Problem to work on
Can you render the lines below as a numbered list, leaving out any blank ones?

Data to use
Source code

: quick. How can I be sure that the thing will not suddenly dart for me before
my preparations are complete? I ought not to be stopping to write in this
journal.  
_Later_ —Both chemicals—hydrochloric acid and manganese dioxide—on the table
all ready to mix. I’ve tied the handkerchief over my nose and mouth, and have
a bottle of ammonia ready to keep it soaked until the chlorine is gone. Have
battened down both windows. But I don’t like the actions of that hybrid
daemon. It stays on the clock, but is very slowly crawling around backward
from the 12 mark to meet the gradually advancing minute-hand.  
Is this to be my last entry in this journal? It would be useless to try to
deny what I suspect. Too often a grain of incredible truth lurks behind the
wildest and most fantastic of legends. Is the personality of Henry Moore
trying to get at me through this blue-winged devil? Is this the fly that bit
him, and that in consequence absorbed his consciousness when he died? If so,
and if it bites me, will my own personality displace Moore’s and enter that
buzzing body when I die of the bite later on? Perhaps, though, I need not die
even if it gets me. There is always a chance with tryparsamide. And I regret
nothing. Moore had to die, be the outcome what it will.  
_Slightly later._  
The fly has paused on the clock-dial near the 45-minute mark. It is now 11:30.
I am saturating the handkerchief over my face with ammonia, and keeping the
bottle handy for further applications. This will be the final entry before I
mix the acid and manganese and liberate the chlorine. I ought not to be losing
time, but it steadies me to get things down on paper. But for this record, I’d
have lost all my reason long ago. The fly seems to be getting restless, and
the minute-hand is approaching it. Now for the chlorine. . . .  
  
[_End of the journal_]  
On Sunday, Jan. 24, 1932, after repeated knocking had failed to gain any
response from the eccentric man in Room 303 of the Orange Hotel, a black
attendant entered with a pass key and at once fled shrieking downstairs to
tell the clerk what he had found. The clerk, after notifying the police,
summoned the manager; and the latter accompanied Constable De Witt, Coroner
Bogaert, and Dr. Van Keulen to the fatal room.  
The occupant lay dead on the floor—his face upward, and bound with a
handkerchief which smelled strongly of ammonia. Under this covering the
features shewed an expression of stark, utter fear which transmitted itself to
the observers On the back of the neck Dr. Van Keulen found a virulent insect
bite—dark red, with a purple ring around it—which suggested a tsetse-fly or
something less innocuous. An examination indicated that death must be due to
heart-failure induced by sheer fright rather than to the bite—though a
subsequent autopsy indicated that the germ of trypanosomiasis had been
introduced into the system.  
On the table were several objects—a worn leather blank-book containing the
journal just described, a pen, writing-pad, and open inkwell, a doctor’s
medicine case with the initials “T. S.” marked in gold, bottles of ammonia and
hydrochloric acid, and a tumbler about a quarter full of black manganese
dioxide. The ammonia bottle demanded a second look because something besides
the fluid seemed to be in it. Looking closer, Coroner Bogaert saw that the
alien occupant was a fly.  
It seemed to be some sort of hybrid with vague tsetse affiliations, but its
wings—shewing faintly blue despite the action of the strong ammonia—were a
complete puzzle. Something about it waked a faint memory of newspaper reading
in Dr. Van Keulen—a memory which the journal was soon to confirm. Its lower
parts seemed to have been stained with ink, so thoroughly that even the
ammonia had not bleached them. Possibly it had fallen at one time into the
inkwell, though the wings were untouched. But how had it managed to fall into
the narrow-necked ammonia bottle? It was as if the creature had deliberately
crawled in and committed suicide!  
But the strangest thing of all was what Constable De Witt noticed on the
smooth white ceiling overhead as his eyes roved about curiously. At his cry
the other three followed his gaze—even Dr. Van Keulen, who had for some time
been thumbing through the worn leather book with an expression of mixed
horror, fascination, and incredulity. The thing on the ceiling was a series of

Your response
1. Source code
2. : quick. How can I be sure that the thing will not suddenly dart for me before
3. my preparations are complete? I ought not to be stopping to write in this
4. journal.  
5. _Later_ —Both chemicals—hydrochloric acid and manganese dioxide—on the table
6. all ready to mix. I’ve tied the handkerchief over my nose and mouth, and have
7. a bottle of ammonia ready to keep it soaked until the chlorine is gone. Have
8. battened down both windows. But I don’t like the actions of that hybrid
9. daemon. It stays on the clock, but is very slowly crawling around backward
10. from the 12 mark to meet the gradually advancing minute-hand.  
11. Is this to be my last entry in this journal? It would be useless to try to
12. deny what I suspect. Too often a grain of incredible truth lurks behind the
13. wildest and most fantastic of legends. Is the personality of Henry Moore
14. trying to get at me through this blue-winged devil? Is this the fly that bit
15. him, and that in consequence absorbed his consciousness when he died? If so,
16. and if it bites me, will my own personality displace Moore’s and enter that
17. buzzing body when I die of the bite later on? Perhaps, though, I need not die
18. even if it gets me. There is always a chance with tryparsamide. And I regret
19. nothing. Moore had to die, be the outcome what it will.  
20. _Slightly later._  
21. The fly has paused on the clock-dial near the 45-minute mark. It is now 11:30.
22. I am saturating the handkerchief over my face with ammonia, and keeping the
23. bottle handy for further applications. This will be the final entry before I
24. mix the acid and manganese and liberate the chlorine. I ought not to be losing
25. time, but it steadies me to get things down on paper. But for this record, I’d
26. have lost all my reason long ago. The fly seems to be getting restless, and
27. the minute-hand is approaching it. Now for the chlorine. . . .  
28. [_End of the journal_]  
29. On Sunday, Jan. 24, 1932, after repeated knocking had failed to gain any
30. response from the eccentric man in Room 303 of the Orange Hotel, a black
31. attendant entered with a pass key and at once fled shrieking downstairs to
32. tell the clerk what he had found. The clerk, after notifying the police,
33. summoned the manager; and the latter accompanied Constable De Witt, Coroner
34. Bogaert, and Dr. Van Keulen to the fatal room.  
35. The occupant lay dead on the floor—his face upward, and bound with a
36. handkerchief which smelled strongly of ammonia. Under this covering the
37. features shewed an expression of stark, utter fear which transmitted itself to
38. the observers On the back of the neck Dr. Van Keulen found a virulent insect
39. bite—dark red, with a purple ring around it—which suggested a tsetse-fly or
40. something less innocuous. An examination indicated that death must be due to
41. heart-failure induced by sheer fright rather than to the bite—though a
42. subsequent autopsy indicated that the germ of trypanosomiasis had been
43. introduced into the system.  
44. On the table were several objects—a worn leather blank-book containing the
45. journal just described, a pen, writing-pad, and open inkwell, a doctor’s
46. medicine case with the initials “T. S.” marked in gold, bottles of ammonia and
47. hydrochloric acid, and a tumbler about a quarter full of black manganese
48. dioxide. The ammonia bottle demanded a second look because something besides
49. the fluid seemed to be in it. Looking closer, Coroner Bogaert saw that the
50. alien occupant was a fly.  
51. It seemed to be some sort of hybrid with vague tsetse affiliations, but its
52. wings—shewing faintly blue despite the action of the strong ammonia—were a
53. complete puzzle. Something about it waked a faint memory of newspaper reading
54. in Dr. Van Keulen—a memory which the journal was soon to confirm. Its lower
55. parts seemed to have been stained with ink, so thoroughly that even the
56. ammonia had not bleached them. Possibly it had fallen at one time into the
57. inkwell, though the wings were untouched. But how had it managed to fall into
58. the narrow-necked ammonia bottle? It was as if the creature had deliberately
59. crawled in and committed suicide!  
60. But the strangest thing of all was what Constable De Witt noticed on the
61. smooth white ceiling overhead as his eyes roved about curiously. At his cry
62. the other three followed his gaze—even Dr. Van Keulen, who had for some time
63. been thumbing through the worn leather book with an expression of mixed
64. horror, fascination, and incredulity. The thing on the ceiling was a series of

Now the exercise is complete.